Monitoring doesn’t have to be high tech, but you should consider how you would actually know if it fails. Do you have to wait for a client to complain (like in my example), or do you have some internal user or process that you can rely on to let you know if it has failed? You may even want to consider monitoring software of some kind if it is important to know about breaking changes in a timely manner.

Mitigation

Regardless of which approach you take, you should have a way to mitigate the problems when an API fails to do what you want it to. Monitoring that lets you know that your API calls are failing doesn’t do you much good if you don’t know how fix it or if you don’t have some way to work around the problem until it is fixed. The same applies with testing it up front. If you don’t have a plan for how to make the changes that you need to when the API stops working you could end up holding back changes that you want because of a ‘broken’ API. Understanding what you will do if/when the API breaks is an important part of dealing with 3rd part APIs.

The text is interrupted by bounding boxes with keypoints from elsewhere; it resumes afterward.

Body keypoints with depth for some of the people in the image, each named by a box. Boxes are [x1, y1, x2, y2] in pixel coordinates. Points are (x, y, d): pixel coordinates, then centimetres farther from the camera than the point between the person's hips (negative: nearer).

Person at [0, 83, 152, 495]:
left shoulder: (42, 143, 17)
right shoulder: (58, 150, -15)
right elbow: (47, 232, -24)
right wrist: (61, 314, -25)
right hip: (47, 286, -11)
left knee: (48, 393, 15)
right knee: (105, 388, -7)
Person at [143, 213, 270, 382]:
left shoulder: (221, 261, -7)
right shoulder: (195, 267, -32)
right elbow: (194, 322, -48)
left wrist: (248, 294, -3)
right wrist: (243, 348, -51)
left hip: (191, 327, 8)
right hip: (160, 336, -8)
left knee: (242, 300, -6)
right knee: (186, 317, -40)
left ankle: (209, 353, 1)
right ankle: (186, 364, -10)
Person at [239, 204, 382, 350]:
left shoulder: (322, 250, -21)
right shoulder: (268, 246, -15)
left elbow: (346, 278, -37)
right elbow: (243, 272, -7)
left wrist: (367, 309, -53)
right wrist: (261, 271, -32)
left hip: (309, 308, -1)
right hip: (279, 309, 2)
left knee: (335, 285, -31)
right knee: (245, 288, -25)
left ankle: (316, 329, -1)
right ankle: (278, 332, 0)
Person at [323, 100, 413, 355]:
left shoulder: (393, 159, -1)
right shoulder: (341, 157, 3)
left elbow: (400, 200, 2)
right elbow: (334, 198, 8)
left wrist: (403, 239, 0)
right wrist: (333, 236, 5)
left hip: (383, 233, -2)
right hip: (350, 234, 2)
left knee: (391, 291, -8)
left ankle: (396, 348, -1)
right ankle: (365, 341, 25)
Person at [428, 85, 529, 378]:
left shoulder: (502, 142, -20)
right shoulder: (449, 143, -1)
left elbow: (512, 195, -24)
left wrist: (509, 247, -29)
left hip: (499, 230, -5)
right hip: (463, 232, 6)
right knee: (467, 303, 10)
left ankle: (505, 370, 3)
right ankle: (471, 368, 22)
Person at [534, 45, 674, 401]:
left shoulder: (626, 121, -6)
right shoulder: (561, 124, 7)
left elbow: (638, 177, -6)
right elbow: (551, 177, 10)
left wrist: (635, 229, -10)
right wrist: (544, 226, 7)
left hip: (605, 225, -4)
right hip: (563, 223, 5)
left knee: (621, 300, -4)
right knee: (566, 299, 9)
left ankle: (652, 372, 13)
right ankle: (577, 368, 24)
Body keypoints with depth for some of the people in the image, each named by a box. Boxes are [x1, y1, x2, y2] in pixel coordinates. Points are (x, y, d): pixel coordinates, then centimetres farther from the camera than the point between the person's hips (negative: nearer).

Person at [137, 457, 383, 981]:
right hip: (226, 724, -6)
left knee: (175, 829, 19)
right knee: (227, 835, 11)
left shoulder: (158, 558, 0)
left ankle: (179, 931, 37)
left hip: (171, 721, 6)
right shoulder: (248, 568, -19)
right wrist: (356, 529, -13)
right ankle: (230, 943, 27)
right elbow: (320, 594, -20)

Mitigation is also important in another way. No matter how much testing or monitoring you do, things are going to fail in weird ways sometimes. There are some things that testing just can’t deal with. What if the service the API provides you access to goes down or stops working (or maybe even the company providing it goes bankrupt or stops giving access to it). What do you do? I guess one thing you could do is deny it – that will never happen! But if covid-19 has taught us anything it is to never say something like that! Having some kind of fall back strategy that at least informs users that something has gone wrong and preferably also gives them some kind of (perhaps reduced) functionality is good plan when possible.

Conclusion

Testing 3rd party APIs is actually a lot like testing other kinds of software. You need to think carefully about what kind of testing it makes sense to do for the given context you are in.

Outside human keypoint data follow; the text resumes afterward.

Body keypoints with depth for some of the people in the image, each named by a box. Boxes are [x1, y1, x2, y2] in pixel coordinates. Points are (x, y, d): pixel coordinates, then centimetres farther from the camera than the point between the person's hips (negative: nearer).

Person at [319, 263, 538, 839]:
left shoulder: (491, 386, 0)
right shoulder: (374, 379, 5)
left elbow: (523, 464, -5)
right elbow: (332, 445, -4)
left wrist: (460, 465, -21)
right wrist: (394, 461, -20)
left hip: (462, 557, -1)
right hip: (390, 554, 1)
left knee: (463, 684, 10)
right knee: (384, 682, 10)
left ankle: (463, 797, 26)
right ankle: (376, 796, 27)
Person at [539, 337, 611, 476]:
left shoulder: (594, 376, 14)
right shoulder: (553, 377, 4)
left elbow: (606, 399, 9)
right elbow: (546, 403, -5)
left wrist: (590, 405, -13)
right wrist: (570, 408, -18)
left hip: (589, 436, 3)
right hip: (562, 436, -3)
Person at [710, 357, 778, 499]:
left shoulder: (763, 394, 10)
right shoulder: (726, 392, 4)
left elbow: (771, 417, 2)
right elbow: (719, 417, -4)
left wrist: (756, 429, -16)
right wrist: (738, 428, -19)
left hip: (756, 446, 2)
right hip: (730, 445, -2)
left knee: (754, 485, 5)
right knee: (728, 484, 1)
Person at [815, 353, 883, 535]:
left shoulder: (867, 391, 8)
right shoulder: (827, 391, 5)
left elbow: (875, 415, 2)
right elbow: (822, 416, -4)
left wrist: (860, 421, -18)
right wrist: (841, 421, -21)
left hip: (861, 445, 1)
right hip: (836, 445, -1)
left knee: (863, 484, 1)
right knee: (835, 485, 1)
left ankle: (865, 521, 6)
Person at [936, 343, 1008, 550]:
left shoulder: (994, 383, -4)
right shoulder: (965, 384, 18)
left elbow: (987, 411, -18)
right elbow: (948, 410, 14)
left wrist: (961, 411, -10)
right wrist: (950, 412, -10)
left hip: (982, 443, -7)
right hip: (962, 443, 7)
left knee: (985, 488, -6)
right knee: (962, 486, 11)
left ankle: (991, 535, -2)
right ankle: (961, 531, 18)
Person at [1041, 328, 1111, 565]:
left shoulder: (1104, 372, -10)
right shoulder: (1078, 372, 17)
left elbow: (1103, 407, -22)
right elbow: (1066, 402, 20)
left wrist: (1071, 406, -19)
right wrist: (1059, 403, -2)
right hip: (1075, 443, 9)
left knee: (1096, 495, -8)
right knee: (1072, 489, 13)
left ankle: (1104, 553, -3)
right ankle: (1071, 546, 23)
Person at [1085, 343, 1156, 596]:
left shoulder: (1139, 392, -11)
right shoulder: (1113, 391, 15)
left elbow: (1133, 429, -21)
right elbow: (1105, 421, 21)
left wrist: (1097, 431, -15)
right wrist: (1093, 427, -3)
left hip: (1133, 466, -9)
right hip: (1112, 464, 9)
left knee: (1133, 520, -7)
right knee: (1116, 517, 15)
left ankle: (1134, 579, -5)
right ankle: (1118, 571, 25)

As to the API calls that break in my course, I have been taking a very low tech (and inefficient) way to monitoring them by waiting for students to report issues. I’m not sure I like that. Who knows how many students just skip past the broken stuff before one finally asks a question and lets me know what is going on. I would like to know sooner if the one of the APIs I’m using breaks or moves to another location. I plan to make a simple script that will ping the APIs I’m using once a day and email me if the endpoint goes away or changes. I want to make my monitoring more efficient. What about you? Are there any places in your application that you are doing your monitoring by waiting for a human to notice something? Could you maybe improve that just a little bit with a simple script?

Third party APIs have enabled a lot of the wonderful things we see on the modern web, but they have their own set of risks. What are you doing to test for and mitigate them?